Le deuil d’un père aimant
Lorsque j’ai vu mes règles, j’en ai parlé en premier à mon père. Et lorsque j’avais des choses à dire, je les confiais à mon père. Il est décédé alors que j’avais 19 ans, et cela a créé un grand vide chez moi. C’est comme si je n’ai plus de parent, car l’oreille attentive qui savait m’écouter ou sur qui je pouvais compter n’est plus de ce monde. Après son décès, j’ai essayé de me rapprocher de ma mère, mais cela n’a pas marché, car elle est toujours froide. Aujourd’hui, elle commence à prendre de l’âge mais ses enfants s’éloignent de plus en plus d’elle. Par exemple, quand ma grande sœur a des problèmes dans son ménage, elle se n’en ouvre jamais à ma mère. C’est moi qui la conseille et, à la limite, j’ai pitié d’elle, parce que je sais qu’on est tous en situation de manque.
Un frein à la vie amoureuse et romantique
Je n’irais pas jusqu’à dire qu’elle est méchante, mais elle est très difficile. Et c’est cette enfance difficile que j’ai vécue qui pèse toujours sur moi. Pour moi, avoir un enfant relève d’une grande responsabilité que j’ai peur d’assumer. Il m’est arrivé d’avoir une relation sérieuse avec un homme avec qui j’ai fait 3 ans, mais lorsque je lui ai dit que je ne voulais pas d’enfants, il a trouvé une occasion pour disparaitre.
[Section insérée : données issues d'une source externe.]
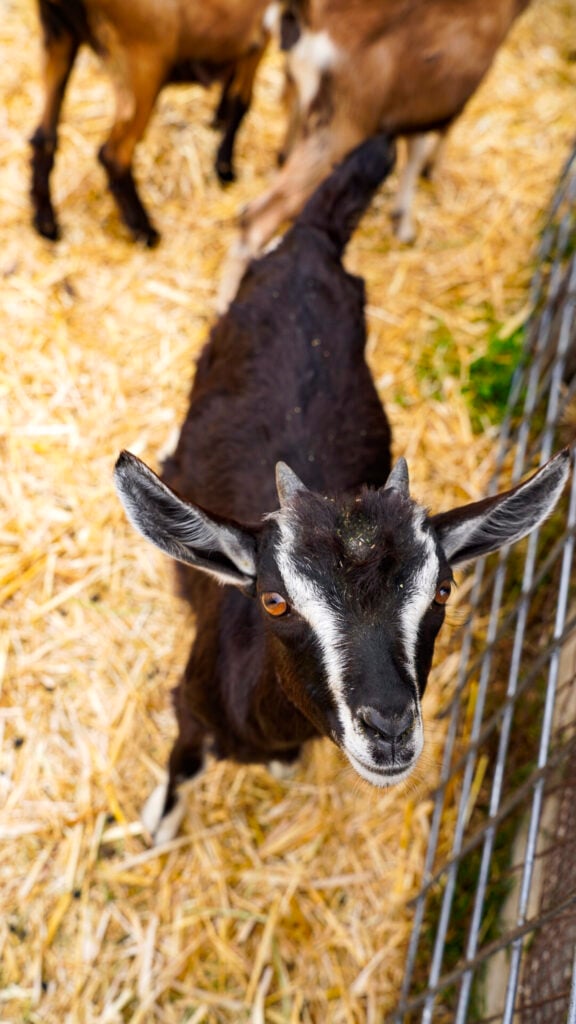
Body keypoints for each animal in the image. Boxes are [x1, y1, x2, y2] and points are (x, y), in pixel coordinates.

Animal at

Il y en a eu bien d’autres, et à chaque fois que je leur disais que je ne voulais pas avoir d’enfant, les uns me riaient au nez, les autres se disaient que j’étais un enfant gâté, mais il n’en était rien. Dieu seul sait si je serai mère ou pas, mais j’ai des appréhensions. Beaucoup de gens sont en train d’avoir des enfants, mais ils ne savent pas comment s’y prendre. Moi si j’ai un problème de 10 000 francs pour acheter un médicament, je n’ose pas le demander à ma mère. Et pourtant, elle peut dépenser des millions dans des futilités.
«Je cherche un homme infertile pour ne pas être mère»
Les gens peuvent ne pas me comprendre, mais j’ai un réel problème. Je me dis dés fois, intérieurement, que si j’avais un homme infertile qui ne peut pas avoir d’enfant, j’allais m’engager. En fait, c’est pour dire que je suis prête à me marier mais pas à faire des enfants. Et pourtant j’adore les enfants, j’en suis même arrivée à en adopter un à Sos. Mais là-bas, tant qu’elle n’est pas majeure, je ne peux pas la récupérer. Elle a 9 ans et elle vient seulement les grandes vacances ou les fêtes de Noël ou Pâques.